One thing this season is doing well is remembering that real life doesn’t stop during the zombie apocalypse—something that was a series strength early on but has been mostly abandoned since then. People get cancer. They get divorced. They get depressed. These things always suck, but they suck even worse with zombies. Spending time focusing on these issues allows the writers more headroom to develop a bad guy’s level of antagonism before that antagonism reaches the absurd levels of, say, Negan and the Saviors or Alpha and her plot-servicing “cult.”

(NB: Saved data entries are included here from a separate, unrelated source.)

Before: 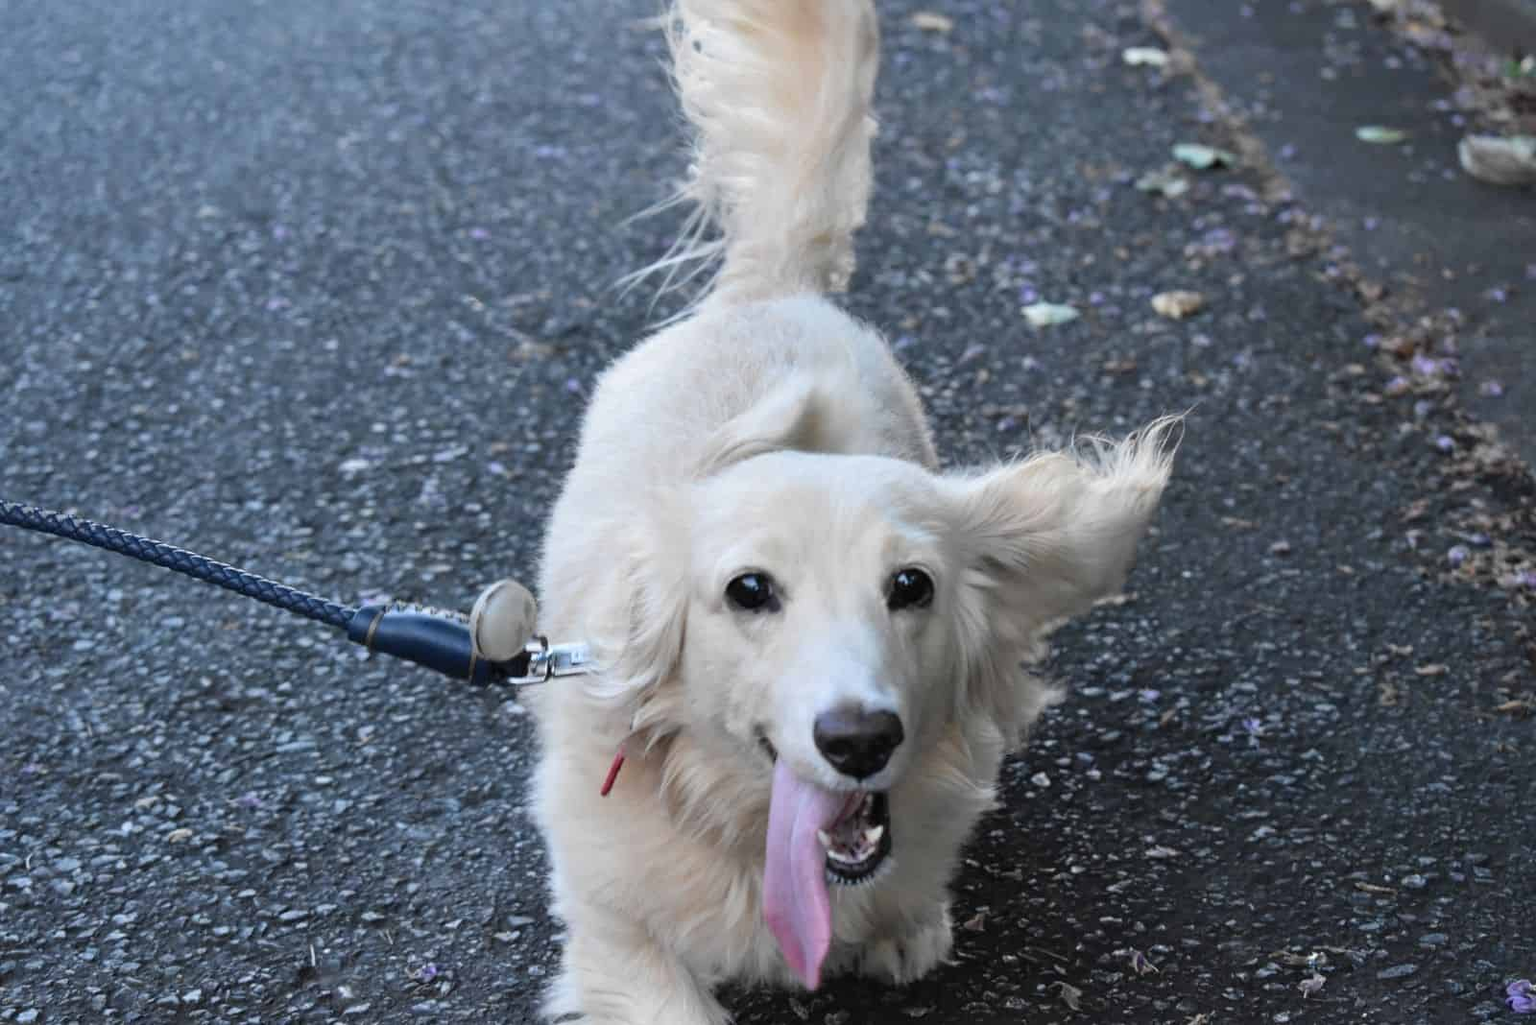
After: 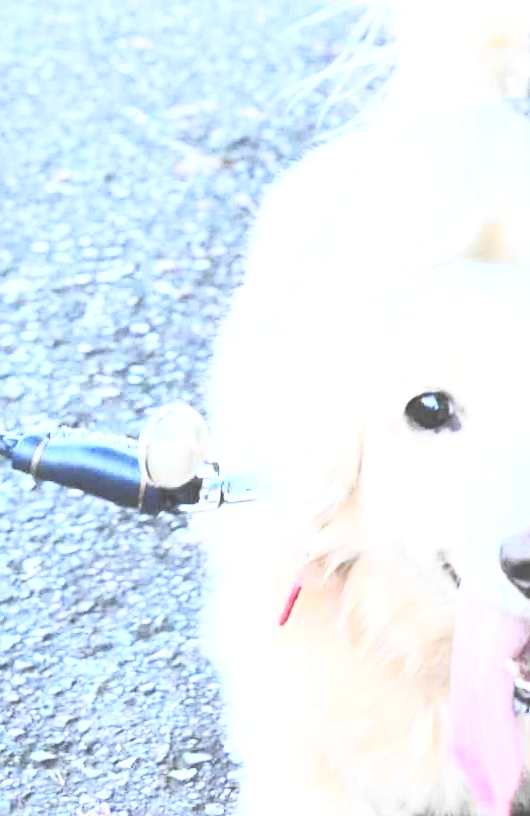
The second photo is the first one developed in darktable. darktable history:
exposure: black level correction -0.023, exposure 1.397 EV, compensate highlight preservation false
crop and rotate: left 21.77%, top 18.528%, right 44.676%, bottom 2.997%
color balance rgb: perceptual saturation grading › global saturation 20%, perceptual saturation grading › highlights -25%, perceptual saturation grading › shadows 25%
rotate and perspective: rotation -1°, crop left 0.011, crop right 0.989, crop top 0.025, crop bottom 0.975
local contrast: mode bilateral grid, contrast 20, coarseness 50, detail 120%, midtone range 0.2
rgb curve: curves: ch0 [(0, 0) (0.21, 0.15) (0.24, 0.21) (0.5, 0.75) (0.75, 0.96) (0.89, 0.99) (1, 1)]; ch1 [(0, 0.02) (0.21, 0.13) (0.25, 0.2) (0.5, 0.67) (0.75, 0.9) (0.89, 0.97) (1, 1)]; ch2 [(0, 0.02) (0.21, 0.13) (0.25, 0.2) (0.5, 0.67) (0.75, 0.9) (0.89, 0.97) (1, 1)], compensate middle gray true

Another compelling thread is the budding relationship between Daryl and Connie (Lauren Ridloff), a deaf survivor who was taken in by Hilltop. The nature of their relationship isn’t clear yet, and it’s mostly been inconsequential to the plot at large, but the performances of Reedus and Ridloff respectively have been a small pleasure this season.
So far, season 10 of The Walking Dead has been a bit understated in scope compared to last season and the result has been a stronger, more focused narrative. While it’s not a huge improvement—some episodes are still barely watchable—any improvement at this stage of the game is both rare and welcome. All aboard!